■ **Task description**
Lines below containing the word "Basal" should be copied out.

==== Data under study ====

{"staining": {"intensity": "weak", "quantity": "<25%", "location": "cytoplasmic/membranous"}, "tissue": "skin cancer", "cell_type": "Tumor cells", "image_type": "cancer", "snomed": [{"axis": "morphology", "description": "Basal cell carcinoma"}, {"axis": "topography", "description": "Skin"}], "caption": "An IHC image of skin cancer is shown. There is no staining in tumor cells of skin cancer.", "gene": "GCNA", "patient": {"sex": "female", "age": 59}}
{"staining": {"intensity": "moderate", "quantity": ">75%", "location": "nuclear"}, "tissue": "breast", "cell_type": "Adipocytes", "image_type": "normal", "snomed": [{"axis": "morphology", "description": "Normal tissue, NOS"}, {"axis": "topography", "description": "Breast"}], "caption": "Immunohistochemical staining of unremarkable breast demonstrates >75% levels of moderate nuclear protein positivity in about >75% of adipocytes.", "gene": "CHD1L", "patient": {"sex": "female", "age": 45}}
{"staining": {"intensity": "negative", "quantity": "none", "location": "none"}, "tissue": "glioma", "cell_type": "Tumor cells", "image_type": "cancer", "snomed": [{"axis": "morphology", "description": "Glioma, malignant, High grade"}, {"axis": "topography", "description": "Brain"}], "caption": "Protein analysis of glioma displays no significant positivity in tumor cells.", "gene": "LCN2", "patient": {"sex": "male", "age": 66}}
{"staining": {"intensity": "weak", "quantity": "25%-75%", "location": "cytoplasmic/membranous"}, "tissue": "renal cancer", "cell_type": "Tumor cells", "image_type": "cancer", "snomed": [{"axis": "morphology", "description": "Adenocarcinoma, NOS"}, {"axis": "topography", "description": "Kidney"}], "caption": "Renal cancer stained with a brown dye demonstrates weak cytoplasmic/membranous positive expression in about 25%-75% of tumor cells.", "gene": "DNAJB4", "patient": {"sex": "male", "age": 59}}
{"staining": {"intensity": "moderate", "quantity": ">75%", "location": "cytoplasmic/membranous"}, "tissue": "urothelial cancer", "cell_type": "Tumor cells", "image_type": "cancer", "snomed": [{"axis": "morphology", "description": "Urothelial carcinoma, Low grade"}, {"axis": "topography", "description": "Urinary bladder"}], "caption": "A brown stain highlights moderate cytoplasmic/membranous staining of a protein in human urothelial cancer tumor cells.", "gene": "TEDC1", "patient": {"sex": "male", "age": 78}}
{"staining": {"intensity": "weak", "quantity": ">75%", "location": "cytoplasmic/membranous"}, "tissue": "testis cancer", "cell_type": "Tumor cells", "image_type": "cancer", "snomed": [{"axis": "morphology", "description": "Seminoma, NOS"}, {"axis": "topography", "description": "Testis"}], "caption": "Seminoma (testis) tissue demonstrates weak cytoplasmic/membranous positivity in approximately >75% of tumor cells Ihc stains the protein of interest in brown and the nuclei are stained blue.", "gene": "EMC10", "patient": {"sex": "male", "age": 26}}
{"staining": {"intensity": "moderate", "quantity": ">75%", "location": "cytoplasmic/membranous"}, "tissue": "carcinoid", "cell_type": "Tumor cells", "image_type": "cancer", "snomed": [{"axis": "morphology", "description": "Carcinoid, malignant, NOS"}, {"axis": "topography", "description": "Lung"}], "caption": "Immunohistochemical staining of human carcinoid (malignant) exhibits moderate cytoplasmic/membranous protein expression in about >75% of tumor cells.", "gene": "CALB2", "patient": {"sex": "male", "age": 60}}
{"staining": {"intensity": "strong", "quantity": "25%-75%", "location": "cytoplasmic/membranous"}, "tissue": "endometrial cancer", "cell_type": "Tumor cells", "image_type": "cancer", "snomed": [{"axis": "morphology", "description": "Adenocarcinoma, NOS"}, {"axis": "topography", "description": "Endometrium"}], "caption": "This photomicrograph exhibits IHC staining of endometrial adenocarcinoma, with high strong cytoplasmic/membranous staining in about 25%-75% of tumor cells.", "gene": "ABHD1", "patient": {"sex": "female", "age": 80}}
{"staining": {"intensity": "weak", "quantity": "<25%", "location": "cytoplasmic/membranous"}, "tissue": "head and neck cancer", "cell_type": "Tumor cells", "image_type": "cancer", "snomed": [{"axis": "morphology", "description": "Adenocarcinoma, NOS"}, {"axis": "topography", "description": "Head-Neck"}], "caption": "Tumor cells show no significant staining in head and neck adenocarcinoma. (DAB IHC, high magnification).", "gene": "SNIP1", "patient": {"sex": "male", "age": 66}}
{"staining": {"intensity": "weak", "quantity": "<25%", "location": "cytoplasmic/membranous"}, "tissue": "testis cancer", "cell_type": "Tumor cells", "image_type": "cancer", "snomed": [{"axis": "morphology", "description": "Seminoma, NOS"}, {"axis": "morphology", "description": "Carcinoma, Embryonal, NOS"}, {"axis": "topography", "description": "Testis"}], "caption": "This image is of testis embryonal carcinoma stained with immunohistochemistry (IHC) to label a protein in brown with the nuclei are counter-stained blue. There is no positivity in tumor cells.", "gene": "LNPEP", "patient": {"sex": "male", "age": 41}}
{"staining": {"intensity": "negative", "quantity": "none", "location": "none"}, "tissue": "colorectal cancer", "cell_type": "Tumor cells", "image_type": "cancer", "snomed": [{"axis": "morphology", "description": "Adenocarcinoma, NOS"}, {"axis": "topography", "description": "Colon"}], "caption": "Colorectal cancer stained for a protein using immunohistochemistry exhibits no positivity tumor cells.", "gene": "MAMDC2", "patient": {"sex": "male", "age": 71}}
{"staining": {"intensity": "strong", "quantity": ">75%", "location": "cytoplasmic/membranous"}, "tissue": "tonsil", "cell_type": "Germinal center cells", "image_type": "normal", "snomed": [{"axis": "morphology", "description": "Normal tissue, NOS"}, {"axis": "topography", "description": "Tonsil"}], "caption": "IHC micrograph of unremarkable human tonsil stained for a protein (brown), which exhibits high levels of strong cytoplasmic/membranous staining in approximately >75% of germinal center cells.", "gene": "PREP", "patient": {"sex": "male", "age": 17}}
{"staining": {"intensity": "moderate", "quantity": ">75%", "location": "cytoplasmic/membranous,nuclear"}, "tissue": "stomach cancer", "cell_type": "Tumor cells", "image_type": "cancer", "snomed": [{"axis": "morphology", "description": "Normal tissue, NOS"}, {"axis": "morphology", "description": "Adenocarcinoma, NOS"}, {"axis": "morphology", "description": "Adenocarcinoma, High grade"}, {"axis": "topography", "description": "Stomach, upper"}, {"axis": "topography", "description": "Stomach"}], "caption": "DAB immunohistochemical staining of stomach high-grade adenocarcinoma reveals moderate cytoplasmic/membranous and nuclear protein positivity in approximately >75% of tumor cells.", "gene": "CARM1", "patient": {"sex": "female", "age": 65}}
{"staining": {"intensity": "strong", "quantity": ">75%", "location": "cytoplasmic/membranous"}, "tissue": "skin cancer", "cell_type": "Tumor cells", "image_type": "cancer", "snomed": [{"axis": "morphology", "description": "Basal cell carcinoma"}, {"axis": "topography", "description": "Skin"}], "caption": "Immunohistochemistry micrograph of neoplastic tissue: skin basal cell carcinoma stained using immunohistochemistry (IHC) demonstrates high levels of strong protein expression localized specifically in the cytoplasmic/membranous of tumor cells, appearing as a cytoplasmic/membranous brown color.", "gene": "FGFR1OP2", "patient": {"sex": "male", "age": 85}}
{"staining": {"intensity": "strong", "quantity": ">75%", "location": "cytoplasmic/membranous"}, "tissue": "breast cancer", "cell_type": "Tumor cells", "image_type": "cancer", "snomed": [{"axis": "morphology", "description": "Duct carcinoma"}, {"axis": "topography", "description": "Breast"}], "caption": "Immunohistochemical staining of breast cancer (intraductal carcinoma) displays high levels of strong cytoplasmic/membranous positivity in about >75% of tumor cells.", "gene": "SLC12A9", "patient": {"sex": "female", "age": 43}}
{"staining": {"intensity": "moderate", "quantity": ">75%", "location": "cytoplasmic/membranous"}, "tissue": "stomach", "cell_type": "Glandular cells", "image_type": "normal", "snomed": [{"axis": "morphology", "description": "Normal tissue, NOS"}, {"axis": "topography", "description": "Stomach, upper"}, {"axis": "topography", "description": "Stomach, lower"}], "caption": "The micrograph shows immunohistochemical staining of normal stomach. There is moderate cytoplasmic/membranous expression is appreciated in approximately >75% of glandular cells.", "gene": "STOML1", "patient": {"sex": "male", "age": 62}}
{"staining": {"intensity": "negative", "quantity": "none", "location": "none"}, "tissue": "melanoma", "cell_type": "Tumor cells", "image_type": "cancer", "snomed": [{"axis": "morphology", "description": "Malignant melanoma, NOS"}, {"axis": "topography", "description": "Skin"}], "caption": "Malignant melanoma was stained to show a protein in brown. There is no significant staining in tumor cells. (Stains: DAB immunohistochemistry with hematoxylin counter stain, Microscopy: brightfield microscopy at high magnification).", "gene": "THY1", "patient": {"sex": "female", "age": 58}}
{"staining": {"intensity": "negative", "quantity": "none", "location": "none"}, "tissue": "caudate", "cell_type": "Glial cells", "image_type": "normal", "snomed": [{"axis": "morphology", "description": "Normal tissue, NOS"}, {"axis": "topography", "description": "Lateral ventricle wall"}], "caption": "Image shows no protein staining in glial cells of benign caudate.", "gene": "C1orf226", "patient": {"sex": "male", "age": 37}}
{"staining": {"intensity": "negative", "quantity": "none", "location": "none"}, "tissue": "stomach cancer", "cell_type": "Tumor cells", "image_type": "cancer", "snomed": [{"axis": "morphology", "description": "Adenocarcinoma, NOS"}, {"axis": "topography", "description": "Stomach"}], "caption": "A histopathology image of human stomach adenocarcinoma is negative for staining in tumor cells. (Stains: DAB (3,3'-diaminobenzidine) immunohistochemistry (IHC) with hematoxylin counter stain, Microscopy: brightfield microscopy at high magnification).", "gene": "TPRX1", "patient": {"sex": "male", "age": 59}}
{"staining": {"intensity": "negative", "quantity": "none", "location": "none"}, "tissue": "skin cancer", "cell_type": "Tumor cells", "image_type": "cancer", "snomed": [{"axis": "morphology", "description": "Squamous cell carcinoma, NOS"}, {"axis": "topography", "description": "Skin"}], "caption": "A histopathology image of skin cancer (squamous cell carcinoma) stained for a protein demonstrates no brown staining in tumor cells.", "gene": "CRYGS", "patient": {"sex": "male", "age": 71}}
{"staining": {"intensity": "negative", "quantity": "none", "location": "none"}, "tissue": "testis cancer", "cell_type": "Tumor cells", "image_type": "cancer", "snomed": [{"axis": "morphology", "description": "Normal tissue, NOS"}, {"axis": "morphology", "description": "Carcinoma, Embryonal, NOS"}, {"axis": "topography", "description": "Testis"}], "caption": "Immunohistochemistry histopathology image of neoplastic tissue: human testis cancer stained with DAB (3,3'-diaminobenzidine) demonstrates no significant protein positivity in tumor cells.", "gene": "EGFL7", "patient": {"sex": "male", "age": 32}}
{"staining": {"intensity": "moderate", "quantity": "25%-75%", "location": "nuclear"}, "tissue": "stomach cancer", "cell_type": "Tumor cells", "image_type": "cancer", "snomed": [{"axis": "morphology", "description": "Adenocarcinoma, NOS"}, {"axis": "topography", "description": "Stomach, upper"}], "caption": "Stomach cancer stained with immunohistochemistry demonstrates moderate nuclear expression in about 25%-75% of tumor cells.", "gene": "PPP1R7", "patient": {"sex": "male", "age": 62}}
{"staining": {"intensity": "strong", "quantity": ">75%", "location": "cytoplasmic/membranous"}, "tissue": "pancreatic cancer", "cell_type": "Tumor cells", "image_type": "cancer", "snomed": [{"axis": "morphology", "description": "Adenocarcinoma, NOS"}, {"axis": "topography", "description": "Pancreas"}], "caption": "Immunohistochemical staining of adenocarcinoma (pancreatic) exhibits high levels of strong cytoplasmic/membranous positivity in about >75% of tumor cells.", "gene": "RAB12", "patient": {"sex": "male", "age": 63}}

====

■ **Answer to the problem**
{"staining": {"intensity": "weak", "quantity": "<25%", "location": "cytoplasmic/membranous"}, "tissue": "skin cancer", "cell_type": "Tumor cells", "image_type": "cancer", "snomed": [{"axis": "morphology", "description": "Basal cell carcinoma"}, {"axis": "topography", "description": "Skin"}], "caption": "An IHC image of skin cancer is shown. There is no staining in tumor cells of skin cancer.", "gene": "GCNA", "patient": {"sex": "female", "age": 59}}
{"staining": {"intensity": "strong", "quantity": ">75%", "location": "cytoplasmic/membranous"}, "tissue": "skin cancer", "cell_type": "Tumor cells", "image_type": "cancer", "snomed": [{"axis": "morphology", "description": "Basal cell carcinoma"}, {"axis": "topography", "description": "Skin"}], "caption": "Immunohistochemistry micrograph of neoplastic tissue: skin basal cell carcinoma stained using immunohistochemistry (IHC) demonstrates high levels of strong protein expression localized specifically in the cytoplasmic/membranous of tumor cells, appearing as a cytoplasmic/membranous brown color.", "gene": "FGFR1OP2", "patient": {"sex": "male", "age": 85}}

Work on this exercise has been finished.